Once the line with "R libraries" is found in the data, output it and each following line exactly, up to and including the line with "#### First -MUST- steps", and nothing before or after.

MATERIAL PROVIDED START

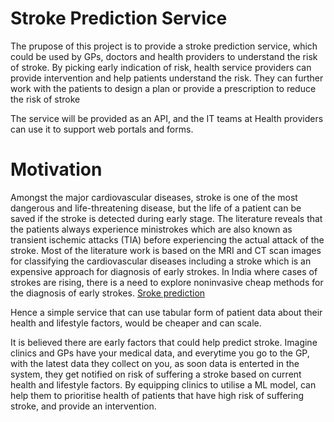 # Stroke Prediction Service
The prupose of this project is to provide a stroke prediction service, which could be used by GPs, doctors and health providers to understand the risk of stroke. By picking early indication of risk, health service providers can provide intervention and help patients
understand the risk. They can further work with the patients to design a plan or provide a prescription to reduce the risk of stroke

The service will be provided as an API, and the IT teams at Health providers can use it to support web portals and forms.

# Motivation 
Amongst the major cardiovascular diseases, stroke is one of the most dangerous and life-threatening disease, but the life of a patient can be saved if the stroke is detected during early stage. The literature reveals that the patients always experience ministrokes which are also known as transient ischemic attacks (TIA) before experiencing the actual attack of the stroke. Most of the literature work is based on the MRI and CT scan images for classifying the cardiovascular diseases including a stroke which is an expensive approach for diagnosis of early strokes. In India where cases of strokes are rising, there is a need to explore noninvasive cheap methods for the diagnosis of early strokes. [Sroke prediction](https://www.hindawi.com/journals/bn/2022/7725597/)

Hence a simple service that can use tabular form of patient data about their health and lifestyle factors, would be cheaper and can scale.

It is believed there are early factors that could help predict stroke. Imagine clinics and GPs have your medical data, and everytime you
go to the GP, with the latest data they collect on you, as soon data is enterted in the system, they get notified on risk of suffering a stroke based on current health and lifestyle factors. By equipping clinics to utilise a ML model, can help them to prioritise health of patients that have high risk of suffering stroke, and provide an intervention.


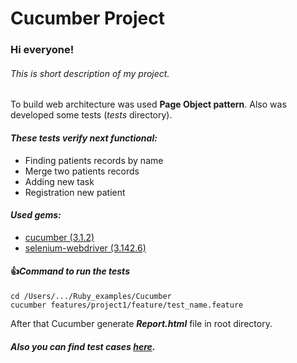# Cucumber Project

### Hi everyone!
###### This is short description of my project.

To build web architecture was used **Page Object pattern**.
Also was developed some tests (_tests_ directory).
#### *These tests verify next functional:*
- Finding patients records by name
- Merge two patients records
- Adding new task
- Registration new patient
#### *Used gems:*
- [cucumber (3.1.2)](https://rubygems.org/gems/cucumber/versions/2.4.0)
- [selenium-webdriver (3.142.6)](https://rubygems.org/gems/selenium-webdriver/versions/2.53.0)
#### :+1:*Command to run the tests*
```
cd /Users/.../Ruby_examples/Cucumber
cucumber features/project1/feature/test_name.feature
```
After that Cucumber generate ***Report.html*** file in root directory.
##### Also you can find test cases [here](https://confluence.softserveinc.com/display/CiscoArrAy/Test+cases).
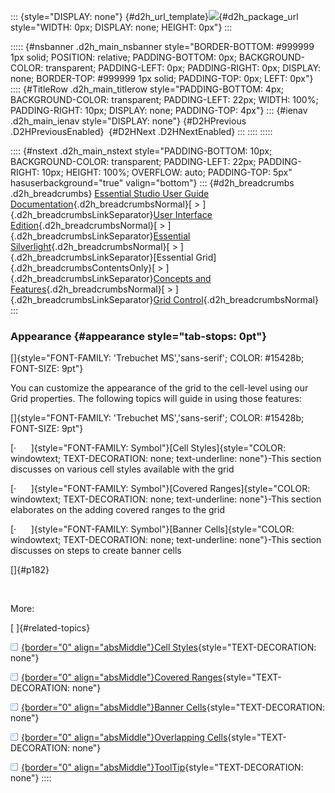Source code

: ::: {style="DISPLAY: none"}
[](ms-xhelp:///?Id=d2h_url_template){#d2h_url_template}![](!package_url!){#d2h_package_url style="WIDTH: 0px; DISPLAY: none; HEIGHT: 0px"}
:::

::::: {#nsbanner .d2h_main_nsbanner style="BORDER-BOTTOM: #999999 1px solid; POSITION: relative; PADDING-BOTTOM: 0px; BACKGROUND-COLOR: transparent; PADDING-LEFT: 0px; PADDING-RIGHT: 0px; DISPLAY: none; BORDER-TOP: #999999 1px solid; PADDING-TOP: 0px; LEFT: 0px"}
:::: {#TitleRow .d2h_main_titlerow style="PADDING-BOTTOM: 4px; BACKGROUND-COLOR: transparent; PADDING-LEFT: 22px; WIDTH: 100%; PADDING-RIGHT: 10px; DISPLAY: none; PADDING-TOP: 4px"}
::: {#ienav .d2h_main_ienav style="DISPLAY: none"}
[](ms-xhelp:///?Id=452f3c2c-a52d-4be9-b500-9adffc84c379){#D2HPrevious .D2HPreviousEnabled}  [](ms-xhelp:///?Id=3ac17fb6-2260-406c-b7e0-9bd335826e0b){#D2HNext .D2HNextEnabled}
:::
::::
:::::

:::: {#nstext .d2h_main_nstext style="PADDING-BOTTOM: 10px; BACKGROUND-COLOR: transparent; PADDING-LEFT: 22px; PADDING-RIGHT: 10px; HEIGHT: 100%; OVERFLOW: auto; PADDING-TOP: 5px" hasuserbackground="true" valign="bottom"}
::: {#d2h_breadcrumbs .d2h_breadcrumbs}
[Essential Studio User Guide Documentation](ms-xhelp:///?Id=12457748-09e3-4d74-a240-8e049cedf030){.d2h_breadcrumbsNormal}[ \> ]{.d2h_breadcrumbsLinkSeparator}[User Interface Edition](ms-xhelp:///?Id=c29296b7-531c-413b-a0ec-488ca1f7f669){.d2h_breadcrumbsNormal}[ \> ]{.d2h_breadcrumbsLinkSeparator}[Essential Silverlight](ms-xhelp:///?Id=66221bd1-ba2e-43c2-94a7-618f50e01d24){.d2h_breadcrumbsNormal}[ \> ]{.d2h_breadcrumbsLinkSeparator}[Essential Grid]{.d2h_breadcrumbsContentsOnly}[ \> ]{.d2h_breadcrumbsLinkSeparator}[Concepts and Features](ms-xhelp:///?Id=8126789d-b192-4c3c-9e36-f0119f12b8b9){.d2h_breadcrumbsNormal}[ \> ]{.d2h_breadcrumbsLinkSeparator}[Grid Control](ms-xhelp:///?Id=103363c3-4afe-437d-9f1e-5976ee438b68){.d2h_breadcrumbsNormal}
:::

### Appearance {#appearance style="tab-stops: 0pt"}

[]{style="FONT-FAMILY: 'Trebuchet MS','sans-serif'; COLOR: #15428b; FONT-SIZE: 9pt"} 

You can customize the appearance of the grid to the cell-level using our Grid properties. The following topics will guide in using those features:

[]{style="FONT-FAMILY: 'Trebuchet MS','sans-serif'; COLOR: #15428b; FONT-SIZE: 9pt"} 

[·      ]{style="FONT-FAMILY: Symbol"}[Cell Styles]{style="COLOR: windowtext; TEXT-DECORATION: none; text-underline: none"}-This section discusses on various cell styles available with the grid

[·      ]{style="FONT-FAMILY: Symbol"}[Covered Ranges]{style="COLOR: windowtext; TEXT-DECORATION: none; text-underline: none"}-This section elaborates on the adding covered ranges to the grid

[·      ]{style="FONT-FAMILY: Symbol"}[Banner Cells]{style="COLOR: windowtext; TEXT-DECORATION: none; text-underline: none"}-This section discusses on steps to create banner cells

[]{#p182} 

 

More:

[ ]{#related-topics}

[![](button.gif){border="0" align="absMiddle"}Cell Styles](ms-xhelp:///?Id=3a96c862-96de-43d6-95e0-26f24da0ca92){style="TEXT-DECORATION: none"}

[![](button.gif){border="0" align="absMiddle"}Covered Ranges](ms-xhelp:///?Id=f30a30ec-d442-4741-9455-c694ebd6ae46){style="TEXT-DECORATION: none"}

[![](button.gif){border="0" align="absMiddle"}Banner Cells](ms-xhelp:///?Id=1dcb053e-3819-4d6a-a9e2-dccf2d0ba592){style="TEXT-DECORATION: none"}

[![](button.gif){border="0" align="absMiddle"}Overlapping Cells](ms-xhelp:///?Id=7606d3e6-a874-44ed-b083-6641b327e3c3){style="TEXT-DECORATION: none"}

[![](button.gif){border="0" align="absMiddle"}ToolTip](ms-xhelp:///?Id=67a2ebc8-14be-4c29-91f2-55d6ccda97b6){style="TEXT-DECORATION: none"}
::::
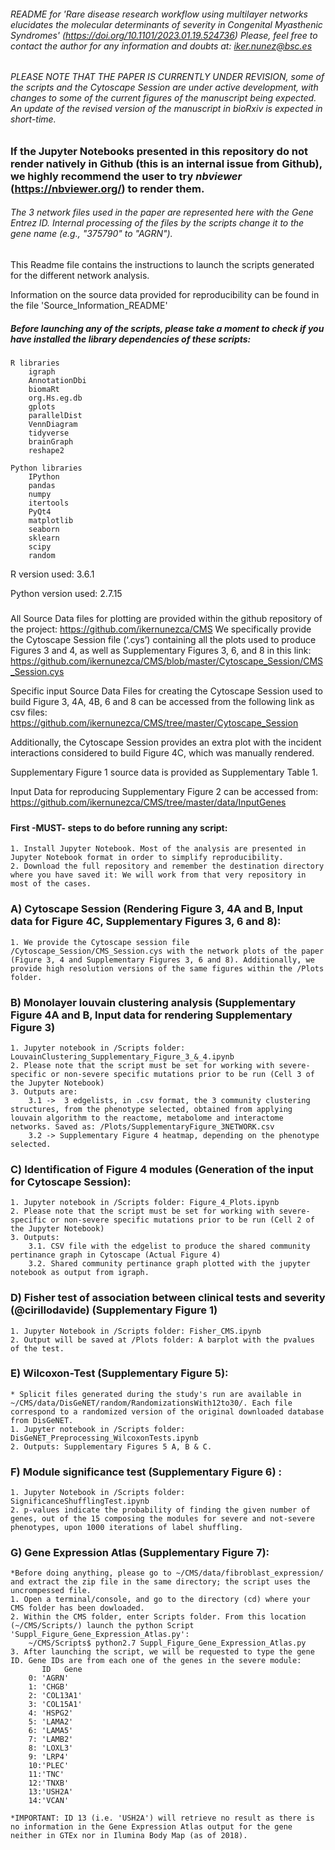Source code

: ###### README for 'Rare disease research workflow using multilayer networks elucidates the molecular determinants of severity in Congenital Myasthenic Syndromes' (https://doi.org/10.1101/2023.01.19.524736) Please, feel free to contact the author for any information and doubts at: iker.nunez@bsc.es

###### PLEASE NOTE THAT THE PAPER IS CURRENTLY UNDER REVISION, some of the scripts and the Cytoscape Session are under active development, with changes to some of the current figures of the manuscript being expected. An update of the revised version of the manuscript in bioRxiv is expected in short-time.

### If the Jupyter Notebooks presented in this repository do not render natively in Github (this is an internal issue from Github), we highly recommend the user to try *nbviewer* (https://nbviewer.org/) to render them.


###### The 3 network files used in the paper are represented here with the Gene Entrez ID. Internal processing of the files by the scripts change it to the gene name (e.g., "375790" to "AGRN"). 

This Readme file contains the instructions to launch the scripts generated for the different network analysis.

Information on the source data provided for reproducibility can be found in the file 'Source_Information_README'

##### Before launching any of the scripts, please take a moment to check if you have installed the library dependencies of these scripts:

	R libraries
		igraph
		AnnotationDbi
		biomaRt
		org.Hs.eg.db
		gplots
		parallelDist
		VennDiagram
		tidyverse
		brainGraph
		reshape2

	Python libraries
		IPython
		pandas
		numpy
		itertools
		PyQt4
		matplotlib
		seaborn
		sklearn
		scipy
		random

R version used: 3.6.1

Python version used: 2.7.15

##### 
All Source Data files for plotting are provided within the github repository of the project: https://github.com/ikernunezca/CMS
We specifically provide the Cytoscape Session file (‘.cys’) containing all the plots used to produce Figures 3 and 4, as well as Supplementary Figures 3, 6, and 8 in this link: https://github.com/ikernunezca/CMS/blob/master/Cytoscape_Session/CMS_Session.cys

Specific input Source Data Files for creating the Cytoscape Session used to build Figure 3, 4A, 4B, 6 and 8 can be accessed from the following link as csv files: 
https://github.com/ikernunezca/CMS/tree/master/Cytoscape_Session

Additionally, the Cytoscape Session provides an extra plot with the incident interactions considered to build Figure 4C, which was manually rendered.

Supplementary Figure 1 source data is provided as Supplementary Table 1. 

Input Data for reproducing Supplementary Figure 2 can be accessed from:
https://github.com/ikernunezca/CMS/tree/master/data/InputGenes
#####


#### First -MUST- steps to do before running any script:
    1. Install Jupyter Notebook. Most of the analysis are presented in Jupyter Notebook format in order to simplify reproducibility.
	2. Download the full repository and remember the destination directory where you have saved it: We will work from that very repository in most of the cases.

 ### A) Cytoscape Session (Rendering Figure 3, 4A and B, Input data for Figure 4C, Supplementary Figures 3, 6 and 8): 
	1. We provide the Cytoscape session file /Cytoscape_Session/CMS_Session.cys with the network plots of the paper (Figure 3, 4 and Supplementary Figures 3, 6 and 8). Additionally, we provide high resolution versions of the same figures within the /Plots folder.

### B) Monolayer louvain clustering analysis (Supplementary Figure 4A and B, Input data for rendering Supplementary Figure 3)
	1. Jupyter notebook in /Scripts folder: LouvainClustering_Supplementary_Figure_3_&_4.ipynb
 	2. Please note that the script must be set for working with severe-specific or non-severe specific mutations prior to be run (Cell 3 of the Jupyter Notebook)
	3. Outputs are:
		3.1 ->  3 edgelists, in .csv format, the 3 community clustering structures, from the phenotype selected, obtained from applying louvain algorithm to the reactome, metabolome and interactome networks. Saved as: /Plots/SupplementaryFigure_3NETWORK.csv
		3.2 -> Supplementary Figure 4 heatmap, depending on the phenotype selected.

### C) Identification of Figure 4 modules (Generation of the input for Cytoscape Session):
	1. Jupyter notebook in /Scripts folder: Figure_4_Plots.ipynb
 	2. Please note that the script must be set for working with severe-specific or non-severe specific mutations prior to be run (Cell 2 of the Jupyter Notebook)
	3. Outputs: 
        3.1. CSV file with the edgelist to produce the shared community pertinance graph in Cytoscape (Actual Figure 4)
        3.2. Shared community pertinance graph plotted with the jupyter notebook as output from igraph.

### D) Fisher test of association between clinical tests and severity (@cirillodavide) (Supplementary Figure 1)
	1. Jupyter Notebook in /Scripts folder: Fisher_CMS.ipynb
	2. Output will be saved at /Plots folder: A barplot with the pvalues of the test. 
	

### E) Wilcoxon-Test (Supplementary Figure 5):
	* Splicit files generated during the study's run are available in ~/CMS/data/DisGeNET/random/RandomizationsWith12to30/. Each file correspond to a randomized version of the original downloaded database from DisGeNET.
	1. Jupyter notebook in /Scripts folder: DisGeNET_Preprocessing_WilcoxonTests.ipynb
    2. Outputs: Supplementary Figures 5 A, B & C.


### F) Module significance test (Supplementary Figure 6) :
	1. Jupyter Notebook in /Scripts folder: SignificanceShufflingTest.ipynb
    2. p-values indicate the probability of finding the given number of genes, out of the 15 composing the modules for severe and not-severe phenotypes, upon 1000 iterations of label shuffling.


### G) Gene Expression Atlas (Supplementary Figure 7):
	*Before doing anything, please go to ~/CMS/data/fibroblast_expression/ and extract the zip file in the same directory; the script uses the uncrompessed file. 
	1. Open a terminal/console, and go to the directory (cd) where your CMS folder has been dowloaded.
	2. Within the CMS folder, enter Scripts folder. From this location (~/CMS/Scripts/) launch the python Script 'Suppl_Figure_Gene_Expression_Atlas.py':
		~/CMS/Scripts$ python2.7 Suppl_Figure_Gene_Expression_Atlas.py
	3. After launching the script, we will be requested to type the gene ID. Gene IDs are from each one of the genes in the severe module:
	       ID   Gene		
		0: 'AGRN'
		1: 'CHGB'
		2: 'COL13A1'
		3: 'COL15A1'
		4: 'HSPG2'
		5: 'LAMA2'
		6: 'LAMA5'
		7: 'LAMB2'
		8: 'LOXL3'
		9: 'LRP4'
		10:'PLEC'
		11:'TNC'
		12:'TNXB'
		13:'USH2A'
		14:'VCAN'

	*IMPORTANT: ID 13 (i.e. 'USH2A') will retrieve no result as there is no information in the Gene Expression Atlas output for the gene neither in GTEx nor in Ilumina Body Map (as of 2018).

MATERIAL PROVIDED END
MATERIAL PROVIDED START

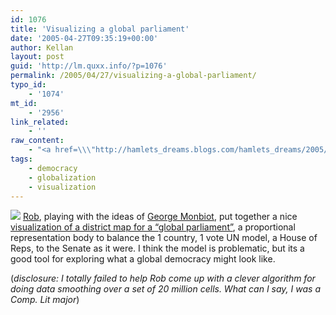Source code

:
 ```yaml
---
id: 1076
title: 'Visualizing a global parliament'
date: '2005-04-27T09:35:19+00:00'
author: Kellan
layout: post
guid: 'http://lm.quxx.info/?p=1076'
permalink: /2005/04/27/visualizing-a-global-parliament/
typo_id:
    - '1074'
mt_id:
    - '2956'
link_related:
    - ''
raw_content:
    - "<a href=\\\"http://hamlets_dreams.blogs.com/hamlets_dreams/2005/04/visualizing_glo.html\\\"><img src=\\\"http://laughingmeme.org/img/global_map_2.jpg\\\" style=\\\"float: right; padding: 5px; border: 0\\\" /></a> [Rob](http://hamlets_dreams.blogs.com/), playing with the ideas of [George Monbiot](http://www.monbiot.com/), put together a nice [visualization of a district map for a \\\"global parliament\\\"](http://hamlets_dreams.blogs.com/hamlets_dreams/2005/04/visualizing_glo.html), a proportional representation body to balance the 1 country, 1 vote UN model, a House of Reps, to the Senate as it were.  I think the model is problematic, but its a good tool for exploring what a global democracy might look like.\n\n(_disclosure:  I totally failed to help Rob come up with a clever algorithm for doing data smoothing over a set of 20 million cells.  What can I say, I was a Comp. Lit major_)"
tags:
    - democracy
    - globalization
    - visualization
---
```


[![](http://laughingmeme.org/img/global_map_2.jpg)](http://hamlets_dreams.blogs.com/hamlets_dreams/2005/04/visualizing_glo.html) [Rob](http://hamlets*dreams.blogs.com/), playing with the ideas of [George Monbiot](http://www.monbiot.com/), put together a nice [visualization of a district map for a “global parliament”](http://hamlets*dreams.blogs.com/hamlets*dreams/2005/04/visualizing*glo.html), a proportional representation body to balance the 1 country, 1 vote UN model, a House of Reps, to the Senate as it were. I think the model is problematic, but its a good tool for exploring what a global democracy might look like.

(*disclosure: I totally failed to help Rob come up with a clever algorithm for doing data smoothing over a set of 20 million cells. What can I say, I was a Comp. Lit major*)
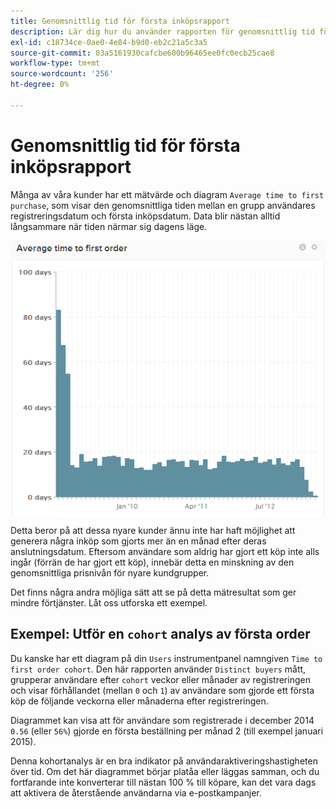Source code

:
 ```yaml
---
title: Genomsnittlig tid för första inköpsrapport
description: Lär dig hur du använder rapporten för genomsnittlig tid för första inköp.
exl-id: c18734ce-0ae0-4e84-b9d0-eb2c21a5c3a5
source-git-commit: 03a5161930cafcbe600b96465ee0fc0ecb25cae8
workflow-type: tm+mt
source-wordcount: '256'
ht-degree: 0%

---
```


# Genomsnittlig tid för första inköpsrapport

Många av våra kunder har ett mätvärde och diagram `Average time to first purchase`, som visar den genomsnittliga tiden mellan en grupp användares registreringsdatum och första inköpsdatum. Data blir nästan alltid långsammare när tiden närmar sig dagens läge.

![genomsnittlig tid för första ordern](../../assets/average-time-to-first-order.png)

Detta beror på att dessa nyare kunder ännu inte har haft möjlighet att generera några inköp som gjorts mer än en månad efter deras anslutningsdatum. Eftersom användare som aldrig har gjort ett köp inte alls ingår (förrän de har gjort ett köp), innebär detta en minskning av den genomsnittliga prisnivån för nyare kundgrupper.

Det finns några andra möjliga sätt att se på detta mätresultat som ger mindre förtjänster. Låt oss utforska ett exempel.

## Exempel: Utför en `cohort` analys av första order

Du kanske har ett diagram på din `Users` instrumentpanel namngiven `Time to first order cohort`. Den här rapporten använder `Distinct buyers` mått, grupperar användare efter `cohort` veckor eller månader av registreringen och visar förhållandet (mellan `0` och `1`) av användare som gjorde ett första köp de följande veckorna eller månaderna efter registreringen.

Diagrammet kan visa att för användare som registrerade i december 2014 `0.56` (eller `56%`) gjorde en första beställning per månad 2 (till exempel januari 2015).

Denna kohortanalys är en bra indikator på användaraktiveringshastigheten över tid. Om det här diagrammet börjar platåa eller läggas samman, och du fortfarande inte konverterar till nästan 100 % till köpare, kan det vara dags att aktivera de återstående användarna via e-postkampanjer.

MATERIAL PROVIDED END
MATERIAL PROVIDED START

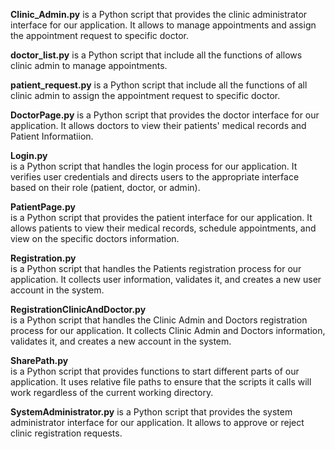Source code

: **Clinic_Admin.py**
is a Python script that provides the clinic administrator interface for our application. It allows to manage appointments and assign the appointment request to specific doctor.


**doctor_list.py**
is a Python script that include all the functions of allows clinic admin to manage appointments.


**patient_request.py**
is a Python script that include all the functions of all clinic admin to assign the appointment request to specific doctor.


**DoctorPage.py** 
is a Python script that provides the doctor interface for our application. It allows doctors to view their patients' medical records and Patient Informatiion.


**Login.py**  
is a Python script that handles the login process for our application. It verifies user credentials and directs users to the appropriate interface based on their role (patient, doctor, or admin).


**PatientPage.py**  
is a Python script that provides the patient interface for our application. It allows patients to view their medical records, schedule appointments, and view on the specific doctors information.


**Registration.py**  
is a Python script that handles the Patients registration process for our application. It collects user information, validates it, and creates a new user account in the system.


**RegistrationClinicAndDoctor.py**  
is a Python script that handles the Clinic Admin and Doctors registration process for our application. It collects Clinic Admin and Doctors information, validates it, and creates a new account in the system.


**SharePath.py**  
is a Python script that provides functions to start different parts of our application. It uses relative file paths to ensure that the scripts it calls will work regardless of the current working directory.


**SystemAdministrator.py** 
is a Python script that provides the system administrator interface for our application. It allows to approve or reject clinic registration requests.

MATERIAL PROVIDED END

**ANSWER SPACE:**
	R libraries
		igraph
		AnnotationDbi
		biomaRt
		org.Hs.eg.db
		gplots
		parallelDist
		VennDiagram
		tidyverse
		brainGraph
		reshape2

	Python libraries
		IPython
		pandas
		numpy
		itertools
		PyQt4
		matplotlib
		seaborn
		sklearn
		scipy
		random

R version used: 3.6.1

Python version used: 2.7.15

##### 
All Source Data files for plotting are provided within the github repository of the project: https://github.com/ikernunezca/CMS
We specifically provide the Cytoscape Session file (‘.cys’) containing all the plots used to produce Figures 3 and 4, as well as Supplementary Figures 3, 6, and 8 in this link: https://github.com/ikernunezca/CMS/blob/master/Cytoscape_Session/CMS_Session.cys

Specific input Source Data Files for creating the Cytoscape Session used to build Figure 3, 4A, 4B, 6 and 8 can be accessed from the following link as csv files: 
https://github.com/ikernunezca/CMS/tree/master/Cytoscape_Session

Additionally, the Cytoscape Session provides an extra plot with the incident interactions considered to build Figure 4C, which was manually rendered.

Supplementary Figure 1 source data is provided as Supplementary Table 1. 

Input Data for reproducing Supplementary Figure 2 can be accessed from:
https://github.com/ikernunezca/CMS/tree/master/data/InputGenes
#####


#### First -MUST- steps to do before running any script:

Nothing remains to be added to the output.